Rappel du dispositif actuellement applicable

Le conventionnement Anah

Le bénéfice du dispositif Cosse « Louer abordable » est conditionné à la signature, par le propriétaire du bien, d’une convention avec l’Agence nationale de l’habitat (Anah).

Dans le cadre de cette convention, le propriétaire s’engage à mettre son bien en location nue et à titre de résidence principale, pour une durée minimale de 6 ans (portée à 9 ans en cas de travaux subventionnés par l’Anah).

Les loyers sont soumis à des plafonds dépendant du type de conventionnement (à loyers intermédiaire, social ou très social) ainsi que du zonage du bien (zonages A B C).

Les ressources du locataire sont également soumises à des plafonds fixés par décret. Ces derniers dépendent, outre des critères précités, de la composition de son foyer fiscal.

L’abattement fiscal sur les revenus locatifs

Le dispositif Cosse « Louer abordable » permet au propriétaire de bénéficier d’un taux d’abattement calculé sur les recettes locatives brutes du bien conventionné :

  • En cas de conventionnement à loyer intermédiaire : 15% en zone B2 ou 30% en zone A bis, A ou B1 ;
  • En cas de conventionnement à loyer social ou très social : 50% en zone B2 ou 70% en zone A bis, A ou B1 ;
  • En cas d’intermédiation locative : 85% (peu important alors le type de conventionnement ou le zonage).

Ex : Les recettes locatives brutes s’élèvent à 6000€, les charges s’élèvent à 700€.

On déduit l’abattement de 70% ainsi que les charges. Dès lors, les recettes locatives nettes tirées du bien conventionné s’élèvent à 1100€ (6000€ – 4200€ – 700€).

Le contribuable ayant un TMI de 30% retirera du dispositif Cosse une économie globale de 1982€ (1260€ au titre de l’IR et 722€ au titre des prélèvements sociaux).
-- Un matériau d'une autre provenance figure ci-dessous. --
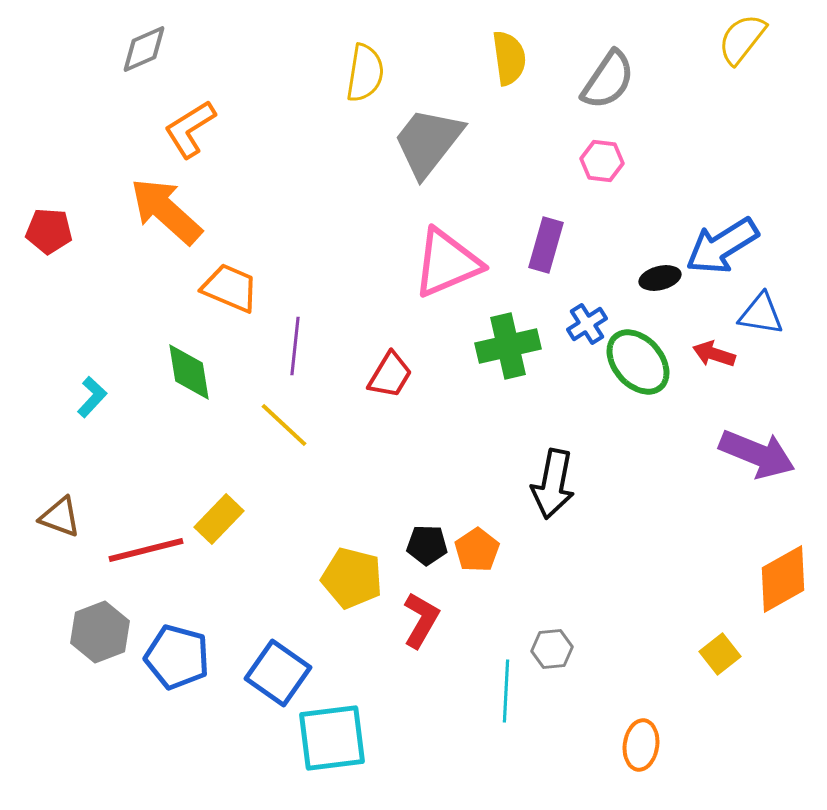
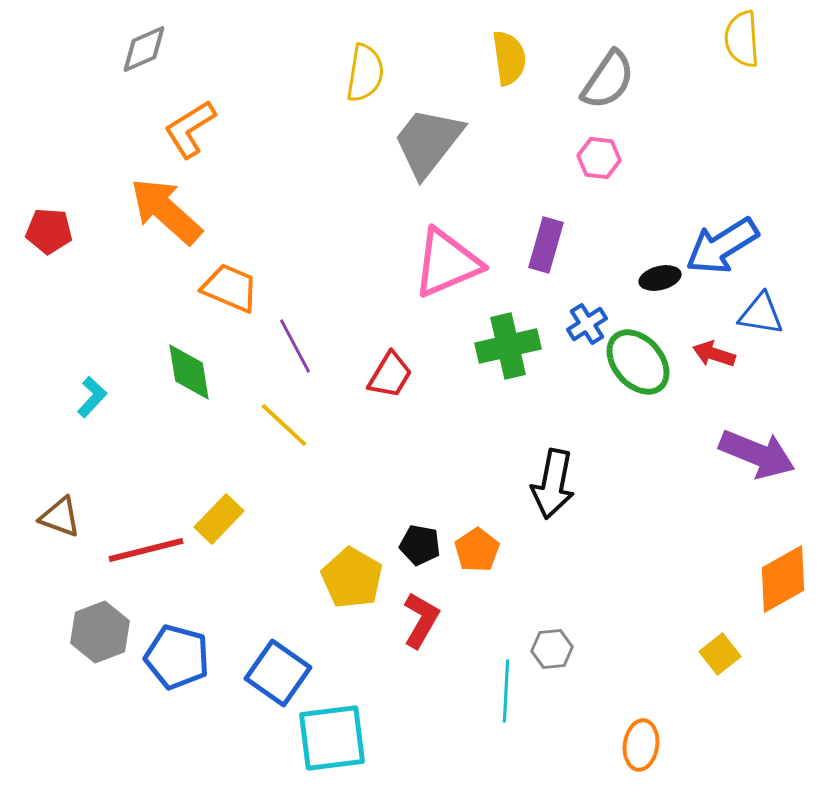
yellow semicircle at (742, 39): rotated 42 degrees counterclockwise
pink hexagon at (602, 161): moved 3 px left, 3 px up
purple line at (295, 346): rotated 34 degrees counterclockwise
black pentagon at (427, 545): moved 7 px left; rotated 9 degrees clockwise
yellow pentagon at (352, 578): rotated 16 degrees clockwise
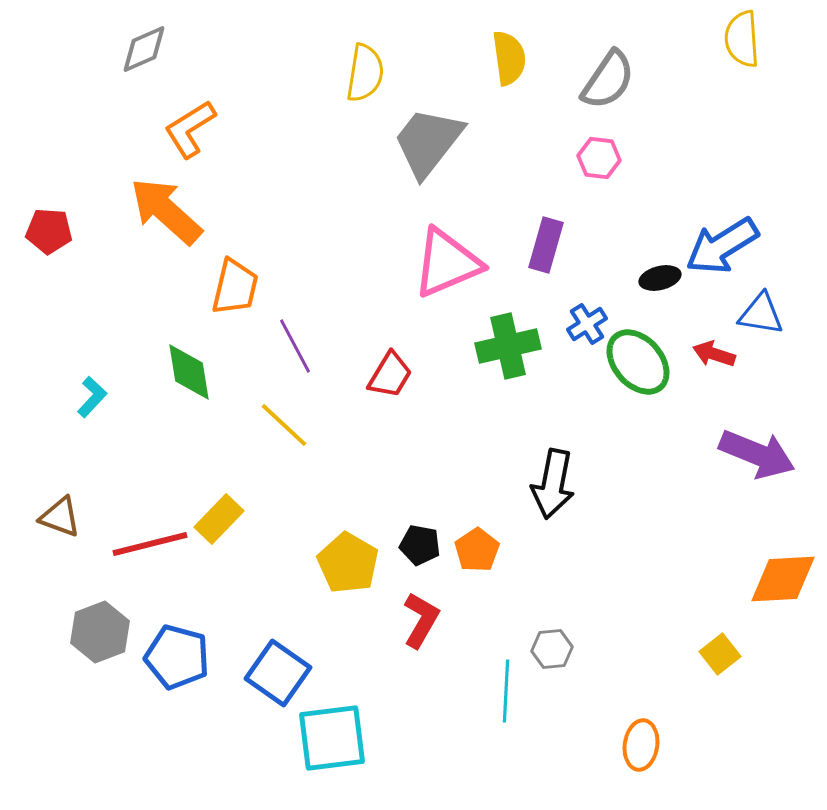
orange trapezoid at (230, 288): moved 5 px right, 1 px up; rotated 80 degrees clockwise
red line at (146, 550): moved 4 px right, 6 px up
yellow pentagon at (352, 578): moved 4 px left, 15 px up
orange diamond at (783, 579): rotated 26 degrees clockwise
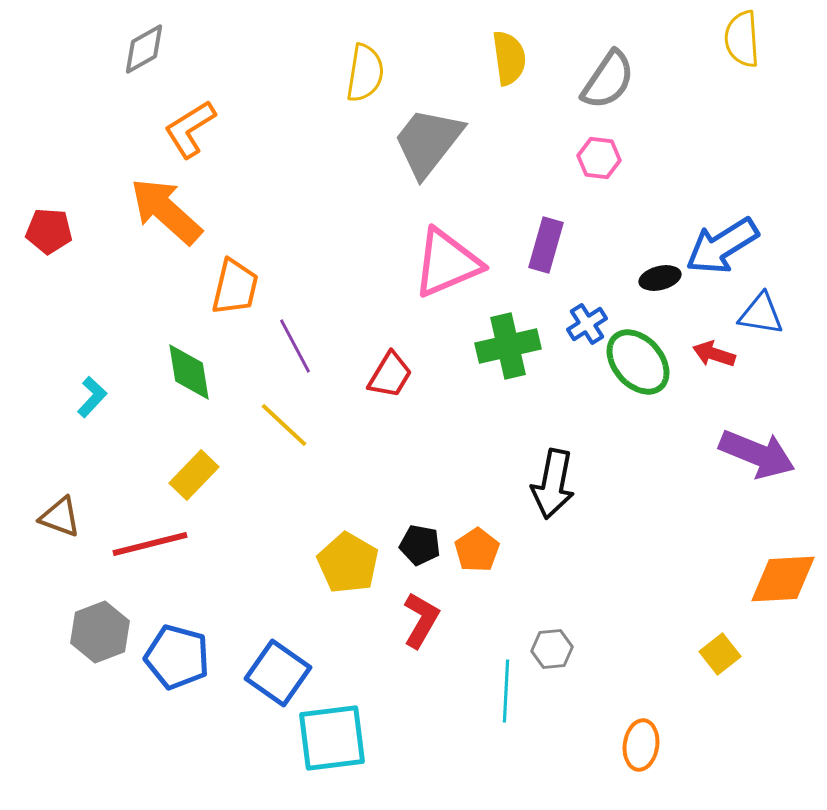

Le dispositif applicable à compter du 1er mars 2022

Des modifications substantielles

Dans le nouveau dispositif, le bien doit toujours être loué nu, à titre de résidence principale et à des locataires dont les ressources n’excèdent pas certains plafonds fixés par décret. Toutefois, les plafonds de loyers sont désormais fixés à l’échelle communale afin de mieux correspondre à la réalité du marché.

Par ailleurs, la durée minimale des conventions est unifiée à 6 ans.

En dernier lieu, la sortie du dispositif est facilitée : la fixation du loyer est libre lors de la première relocation consécutive au terme de la convention, et ce par dérogation au mécanisme d’encadrement des loyers (loi ALUR).

En effet, il fallait jusqu’alors lisser l’augmentation de loyer sur toute la durée du nouveau bail si celle-ci était inférieure à 10% du loyer initial ou par 1/6ème si elle était supérieure à 10%.

De l’abattement à la réduction d’impôt

L’avantage fiscal ne consiste plus en un abattement mais en une réduction d’impôt calculée sur les recettes locatives brutes tirées du bien conventionné.

Son taux est de 15% (conventionnement à loyer intermédiaire) ou 35% (conventionnement à loyer social), peu important le zonage du bien. En cas d’intermédiation locative, le taux est porté à respectivement 20% et 40%.

Désormais, le conventionnement à loyer très social n’ouvre plus droit à une réduction d’impôt qu’en cas d’intermédiation locative (le taux de celle-ci est de 65%).

Ex : Dans la situation précédemment étudiée, si le contribuable peut prétendre au taux de 35%, il retirera de ce nouveau texte une économie globale de 2100€.

En synthèse, si on compare cette nouvelle réduction d’impôt de 35% aux conventionnements les plus répandus :

  • Elle est toujours plus avantageuse que l’ancien abattement de 50% ;
  • Elle est moins avantageuse que l’ancien abattement de 70% pour les TMI de 30%, 41% et 45%.

Entrée en vigueur

Le nouveau dispositif est applicable aux conventions conclues entre le 1er mars 2022 et le 31 décembre 2024.

Précision

Le dispositif Cosse « Louer abordable » reste incompatible avec les régimes « Pinel » et « Monuments historiques » mais pas avec le régime « Malraux ».

Cette incompatibilité nous paraît sans justification.

De même, il n’est toujours pas possible de conclure le bail avec un membre du foyer fiscal du bailleur ou avec un de ses ascendants ou descendants.

Plafonnement des niches fiscales

Le dispositif Cosse « Louer abordable » est soumis au plafonnement des niches fiscales.

Performance énergétique

Le logement doit toujours respecter un « niveau de performance énergétique globale » fixé par arrêté. Actuellement, les logements classés F et G sont exclus du dispositif.